WJ Editorial

Another Threat Of Longshore Strike

The threat of widespread strikes by longshore workers is rising again, and this time it’s on the East and Gulf coasts rather than the West Coast.

Contracts for the members of the International Longshoremen’s Association (ILA) are due to expire on September 30. However, the deadline for local contracts to be finalized so an overall master contract covering six years can be negotiated was May 17. The ILA represents about 45,000 dockworkers along the East and Gulf coasts at ports stretching from Maine to Texas.

For months, union members have been signaling their unhappiness about increased dock automation. Earlier this month, the ILA halted talks with the United States Maritime Alliance (USMX), a coalition of longshore industry employers. The union claims Maersk is using automated gate technology that doesn’t require dock labor at the Port of Mobile, Ala., in violation of an existing master contract. The union says it won’t resume talks until that issue is resolved.
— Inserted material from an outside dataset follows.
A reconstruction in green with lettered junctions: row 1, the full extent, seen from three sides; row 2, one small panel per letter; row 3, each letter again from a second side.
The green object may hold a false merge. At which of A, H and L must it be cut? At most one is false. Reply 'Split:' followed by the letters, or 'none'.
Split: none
ILA President Harold Daggett has said members would strike if a deal is not reached before the current contract expires. He has told locals at New York/New Jersey and Houston to be ready to strike on October 1, the union said. ILA members have not gone on strike since 1977, when a work stoppage lasted 44 days.
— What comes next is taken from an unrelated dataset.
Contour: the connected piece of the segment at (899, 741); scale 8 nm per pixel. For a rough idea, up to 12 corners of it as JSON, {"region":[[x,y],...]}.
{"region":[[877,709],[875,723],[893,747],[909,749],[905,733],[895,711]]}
A different union, the International Longshore and Warehouse Union (ILWU), represents West Coast longshore workers. It was the ILWU whose strikes and no-shows shut down West Coast ports in 2023. Unlike the ILWU, ILA members make bonuses based on the amount of cargo their ports move, a feature that incentivizes them not to strike. The ILWU has pledged solidarity with the ILA, but it’s unknown if that would extend to a joint strike.

Longshore strikes are always expensive. They have the potential to disrupt supply chains, reshuffle cargo movements all over the country—including the inland waterways—and increase costs to shippers and consumers. When the ILWU struck at its Canadian West Coast Ports for 13 days, the work stoppage resulted in more than $12 billion in cargo stranded at sea. It took months for the backlog of containers to be cleared out. An ILA strike—if one happens—would hit directly in the middle of the harvest season, the peak time for barged grain moving to the Gulf.

There are months to go yet, and it’s not unusual for there to be what one logistics publication called “saber-rattling” during tense contract negotiations. However, another potential threat to cargo movements from California is still unresolved: its draconian harbor craft rule that threatens to remove commercial craft, including tugboats, from California waters if they do not install diesel particulate filters on marine engines. That technology is commercially unavailable, untested and a safety risk, and the Coast Guard has refused to examine or certify DPFs.

If worse comes to the worst and an ILA strike converges with California refusing to mitigate its damaging DPF rule, we could be looking at a nightmare scenario for cargo movements and logistics throughout the Marine Transportation System this fall and winter.